A long jumper leaves the ground at an angle of 20 degrees and travels a horizontal distanceof 7.0m before landing. What is the takeoff speed of the jumper?

To be honest I really don't know how to solve it. A step-by-step explantion would be helpful.

Horizontal:

7=viCos20*timeinair
timeinair=7/Vicos20

Vertical:
hf=hi+ViSin20*t-4.9t^2
put the timeinair expression in for time
0=0+ViSin20(7/cos20)-4.9(49/cos^2 20)

compute Vi

To solve this problem, we can use the principles of projectile motion. Let's break it down step by step:

Step 1: Understand the problem
The problem asks for the takeoff speed of the jumper. We are given the angle of takeoff (20 degrees) and the horizontal distance traveled (7.0m). We need to find the initial speed of the jumper.

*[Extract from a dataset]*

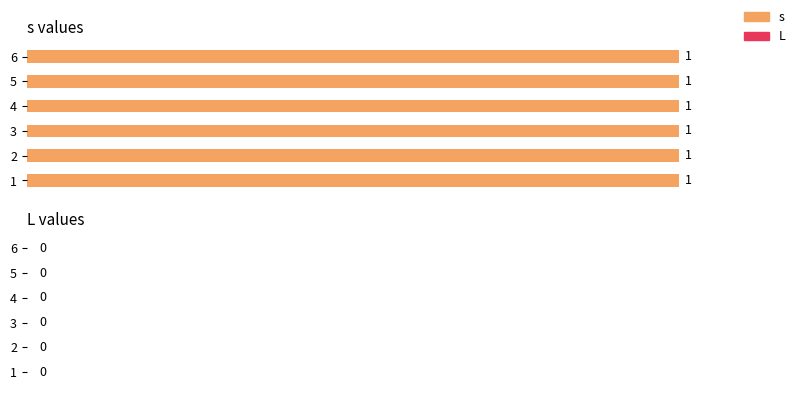

Is the value of s at 5 greater than the value of L at 3?

Yes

Step 2: Identify the relevant equations
Since we are dealing with projectile motion, we can use the following kinematic equations:

- Horizontal velocity (Vx) = initial speed (V0) * cos(angle)
- Vertical velocity (Vy) = initial speed (V0) * sin(angle)

Step 3: Apply the equations to find the initial speed
We know that the horizontal distance traveled (7.0m) is equal to the horizontal velocity multiplied by the time of flight. Since there is no acceleration in the horizontal direction, we can write:

7.0m = V0 * cos(20 degrees) * t

Similarly, we can find the time of flight using the vertical motion equation:

0 = V0 * sin(20 degrees) * t - (g * t^2) / 2

Here, 'g' represents the acceleration due to gravity (approximately 9.8 m/s^2).

Step 4: Solve the equations
We have two equations and two unknowns (V0 and t). We can solve them simultaneously to find the values.

From the first equation, we can isolate t:

t = 7.0m / (V0 * cos(20 degrees))

Substituting this value of t in the second equation:

0 = V0 * sin(20 degrees) * (7.0m / (V0 * cos(20 degrees))) - (g * (7.0m / (V0 * cos(20 degrees))))^2 / 2

This equation can be rearranged to isolate V0:

0 = V0 * sin(20 degrees) * (1 / cos(20 degrees)) - (g * (7.0m)^2) / (V0^2 * (cos(20 degrees))^3) / 2

Simplifying:

V0 = (g * (7.0m)^2 * (cos(20 degrees))^3) / (2 * sin(20 degrees) * cos(20 degrees))

Step 5: Calculate the result
Using the given values of 'g', 'm', and the trigonometric functions, we can plug them into the equation to find the value of V0:

V0 = (9.8 m/s^2 * (7.0m)^2 * (cos(20 degrees))^3) / (2 * sin(20 degrees) * cos(20 degrees))

Using a calculator or math software, you can evaluate this expression to find the takeoff speed of the jumper.